The evolution of CollettivO CineticO and of the amount of work over these ten years has been such, that it is difficult to make a totally objective comparison. I think that ten years ago the difficulties of the Italian theatres were already harsh, but somewhat smaller: today, keeping up to the ministerial requirements and the cuts which affect us all is a continuous exercise of invention, compromise and sacrifice. I see an Italian scene which is artistically prolific, aknowledged at the international level, but always facing huge obstacles in staying alive at home and taking its work abroad.
This falls outside the question, but I dare to make a wish: I strongly wish that Italian artists were helped in circulating their works and were able to represent Italy in the world without giving up on being based here. And I wish that, being based in Italy, they contributed to the growth of the interest in dance and in contemporary art, the involvement of new, non-specialised and interested audiences.

 

What do you expect from this edition of NID Platform?

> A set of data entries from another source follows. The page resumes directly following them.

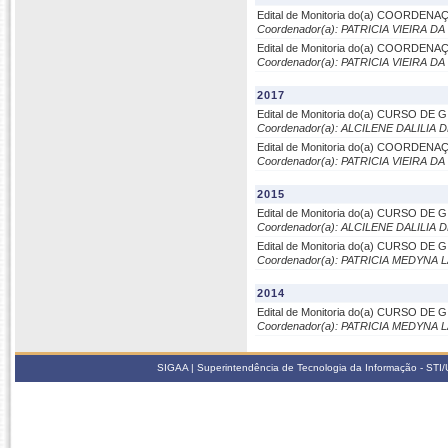
Edital de Monitoria do(a) COORD
Coordenador(a): PATRICIA VIEIRA D
Edital de Monitoria do(a) COORD
Coordenador(a): PATRICIA VIEIRA D
2017
Edital de Monitoria do(a) CURSO D
Coordenador(a): ALCILENE DALILIA
Edital de Monitoria do(a) COORD
Coordenador(a): PATRICIA VIEIRA D
2015
Edital de Monitoria do(a) CURSO D
Coordenador(a): ALCILENE DALILIA
Edital de Monitoria do(a) CURSO D
Coordenador(a): PATRICIA MEDYN
2014
Edital de Monitoria do(a) CURSO D
Coordenador(a): PATRICIA MEDYN
SIGAA | Superintendência de Tecnologia da Informação - STI/UF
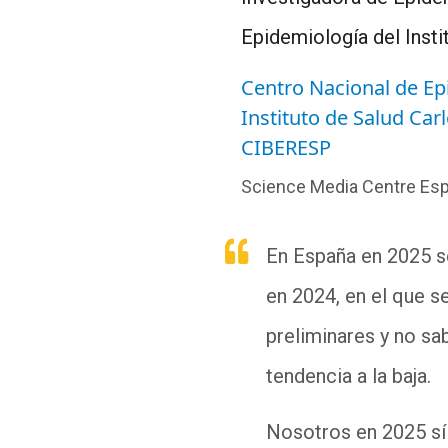
Epidemiología del Inst
Centro Nacional de Ep
Instituto de Salud Carl
CIBERESP
Science Media Centre Es
En España en 2025 se
en 2024, en el que s
preliminares y no s
tendencia a la baja.
Nosotros en 2025 s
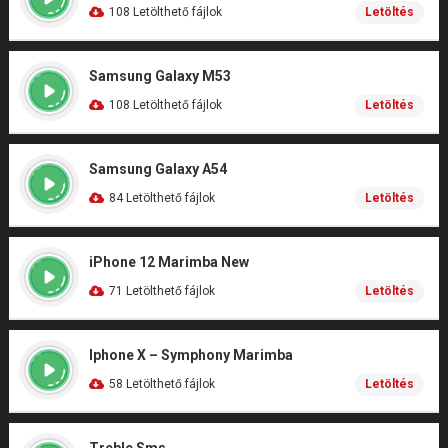
108 Letölthető fájlok
Letöltés
Samsung Galaxy M53
108 Letölthető fájlok
Letöltés
Samsung Galaxy A54
84 Letölthető fájlok
Letöltés
iPhone 12 Marimba New
71 Letölthető fájlok
Letöltés
Iphone X – Symphony Marimba
58 Letölthető fájlok
Letöltés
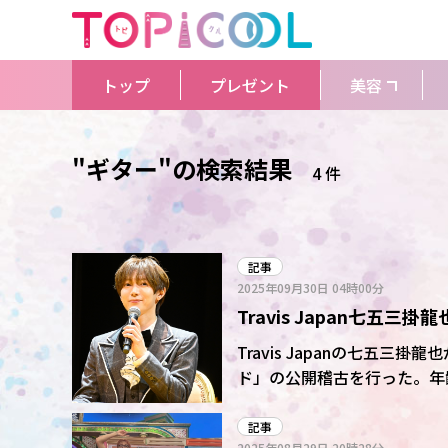
トップ
プレゼント
美容
"ギター"の検索結果
4 件
記事
2025年09月30日
04時00分
Travis Japan七五
持参で猛特訓
Travis Japanの七五
ド」の公開稽古を行った。年
て、一番美しい物って純粋な
ているんじゃないかと思う」
記事
2025年08月29日
20時28分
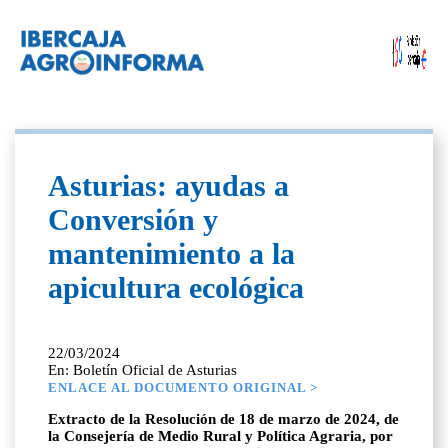
Asturias: ayudas a
Conversión y
mantenimiento a la
apicultura ecológica
22/03/2024
En: Boletín Oficial de Asturias
ENLACE AL DOCUMENTO ORIGINAL >
Extracto de la Resolución de 18 de marzo de 2024, de
la Consejería de Medio Rural y Política Agraria, por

I hope it is useful for promotion abroad, and that it can provide dialogue opportunities with and among professionals for synergic circulation strategies of the works, which can initiate networks and collaborations at the international level.

 

Francesca Pennini

Francesca Pennini (Ferrara, 1984) starts off as a gymnast to then devote herself to contemporary dance. She studied dance at Balletto di Toscana (Firenze), Laban Centre (London), also exploring a broad range of disciplines: from butoh to free diving, from martial arts to disco-dance competitions. She worked as a freelance dancer for Sasha Waltz & Guests. She currently gives lectures and seminars in museums, universities and art centers (Biennale College of Venice, MAXXI Museum Rome…) and she developed devices and didactics for a peculiar choreographic approach.
In 2007 she founded CollettivO CineticO with which she has created 37 productions, winning many awards: Giovani Danz’Autori Prize 2008; Rete Critica Award as Best Italian artist 2014; Jurislav Korenić Award Best Young Theatre Director 2014; Danza & Danza Prize as Best choreographer and interpreter 2015; UBU nomination as best interpreter Under35; MESS Prize 2016; Hystrio Iceberg Award 2016; Prize of the National Association of Critics 2016.